Data records

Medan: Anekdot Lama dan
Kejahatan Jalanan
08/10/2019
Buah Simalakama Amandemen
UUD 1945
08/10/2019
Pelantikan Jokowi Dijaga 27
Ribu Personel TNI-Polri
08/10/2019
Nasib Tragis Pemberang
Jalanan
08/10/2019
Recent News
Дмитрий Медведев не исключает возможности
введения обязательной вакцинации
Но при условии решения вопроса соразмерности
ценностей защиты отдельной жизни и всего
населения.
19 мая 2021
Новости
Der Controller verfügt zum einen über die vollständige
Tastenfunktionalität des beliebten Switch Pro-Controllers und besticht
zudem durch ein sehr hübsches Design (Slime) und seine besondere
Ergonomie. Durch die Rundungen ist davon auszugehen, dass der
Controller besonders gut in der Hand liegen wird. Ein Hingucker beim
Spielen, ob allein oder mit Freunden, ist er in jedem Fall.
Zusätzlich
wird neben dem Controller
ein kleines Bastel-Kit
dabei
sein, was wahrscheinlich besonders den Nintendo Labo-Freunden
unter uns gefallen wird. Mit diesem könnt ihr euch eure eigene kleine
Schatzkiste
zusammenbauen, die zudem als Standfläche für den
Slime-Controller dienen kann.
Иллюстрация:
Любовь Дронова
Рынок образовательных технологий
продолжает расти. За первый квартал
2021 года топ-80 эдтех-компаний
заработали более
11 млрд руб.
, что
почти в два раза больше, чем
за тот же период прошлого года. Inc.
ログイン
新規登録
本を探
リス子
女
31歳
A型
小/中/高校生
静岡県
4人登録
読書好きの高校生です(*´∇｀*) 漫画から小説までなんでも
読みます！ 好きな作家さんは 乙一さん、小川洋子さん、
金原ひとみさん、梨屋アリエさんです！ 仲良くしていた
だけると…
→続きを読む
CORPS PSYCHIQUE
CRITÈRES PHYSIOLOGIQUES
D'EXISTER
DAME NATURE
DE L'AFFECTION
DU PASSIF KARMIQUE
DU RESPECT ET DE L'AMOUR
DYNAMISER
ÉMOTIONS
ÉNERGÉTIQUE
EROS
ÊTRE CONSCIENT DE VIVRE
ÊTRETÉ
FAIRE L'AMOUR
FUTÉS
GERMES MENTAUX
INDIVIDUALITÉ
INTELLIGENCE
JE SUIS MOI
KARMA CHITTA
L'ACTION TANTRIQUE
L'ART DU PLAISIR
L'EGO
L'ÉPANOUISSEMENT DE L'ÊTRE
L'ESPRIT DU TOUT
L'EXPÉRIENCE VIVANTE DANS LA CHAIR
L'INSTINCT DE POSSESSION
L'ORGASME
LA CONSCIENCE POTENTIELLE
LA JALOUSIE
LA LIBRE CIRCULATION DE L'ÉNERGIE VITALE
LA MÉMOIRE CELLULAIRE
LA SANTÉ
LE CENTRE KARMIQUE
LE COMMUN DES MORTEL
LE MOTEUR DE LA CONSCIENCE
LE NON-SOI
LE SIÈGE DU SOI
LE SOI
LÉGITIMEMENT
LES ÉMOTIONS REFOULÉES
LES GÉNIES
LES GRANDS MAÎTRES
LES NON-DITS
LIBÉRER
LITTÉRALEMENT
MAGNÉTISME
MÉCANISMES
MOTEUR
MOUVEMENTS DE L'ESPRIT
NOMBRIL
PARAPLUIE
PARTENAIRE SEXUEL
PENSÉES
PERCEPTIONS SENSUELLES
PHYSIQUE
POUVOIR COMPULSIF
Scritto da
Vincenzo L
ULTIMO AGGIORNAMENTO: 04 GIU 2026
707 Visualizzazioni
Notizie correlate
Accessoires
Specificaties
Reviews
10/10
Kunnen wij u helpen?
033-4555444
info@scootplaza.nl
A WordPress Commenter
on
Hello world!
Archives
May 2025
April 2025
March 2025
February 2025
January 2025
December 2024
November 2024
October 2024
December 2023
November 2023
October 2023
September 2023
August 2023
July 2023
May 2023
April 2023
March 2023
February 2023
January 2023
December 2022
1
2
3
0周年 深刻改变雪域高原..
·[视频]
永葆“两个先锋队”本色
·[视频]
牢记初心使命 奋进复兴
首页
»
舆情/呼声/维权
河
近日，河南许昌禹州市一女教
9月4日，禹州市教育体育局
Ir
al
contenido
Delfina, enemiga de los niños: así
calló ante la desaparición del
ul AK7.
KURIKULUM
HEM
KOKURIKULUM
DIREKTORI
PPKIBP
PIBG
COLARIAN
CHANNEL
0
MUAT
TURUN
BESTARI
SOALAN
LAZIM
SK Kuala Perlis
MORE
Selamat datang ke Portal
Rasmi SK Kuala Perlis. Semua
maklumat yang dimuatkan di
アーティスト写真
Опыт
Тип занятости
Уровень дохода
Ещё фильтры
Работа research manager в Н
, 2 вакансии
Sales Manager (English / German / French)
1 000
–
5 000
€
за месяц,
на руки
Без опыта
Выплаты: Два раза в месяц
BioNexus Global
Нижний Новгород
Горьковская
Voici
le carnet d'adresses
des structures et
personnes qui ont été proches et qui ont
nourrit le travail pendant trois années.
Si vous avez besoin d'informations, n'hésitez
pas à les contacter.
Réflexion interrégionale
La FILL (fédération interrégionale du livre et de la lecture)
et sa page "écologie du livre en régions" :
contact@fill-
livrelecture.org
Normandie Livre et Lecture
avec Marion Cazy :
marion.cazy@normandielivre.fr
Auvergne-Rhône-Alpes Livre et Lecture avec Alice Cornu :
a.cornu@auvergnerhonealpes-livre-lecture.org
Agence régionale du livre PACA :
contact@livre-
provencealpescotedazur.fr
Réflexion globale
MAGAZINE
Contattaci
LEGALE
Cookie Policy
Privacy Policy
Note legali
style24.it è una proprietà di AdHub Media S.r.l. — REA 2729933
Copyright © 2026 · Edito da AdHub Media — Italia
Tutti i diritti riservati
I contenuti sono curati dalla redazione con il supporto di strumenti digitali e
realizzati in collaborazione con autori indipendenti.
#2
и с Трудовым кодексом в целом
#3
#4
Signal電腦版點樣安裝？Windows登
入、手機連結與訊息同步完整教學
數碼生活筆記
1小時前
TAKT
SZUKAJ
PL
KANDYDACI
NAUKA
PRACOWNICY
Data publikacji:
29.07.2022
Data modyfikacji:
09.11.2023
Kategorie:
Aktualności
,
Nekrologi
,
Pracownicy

Exercise aim. "besonders" is the string to look for; please copy every line of the records above where it appears.

Completed task.
Controller besonders gut in der Hand liegen wird. Ein Hingucker beim
sein, was wahrscheinlich besonders den Nintendo Labo-Freunden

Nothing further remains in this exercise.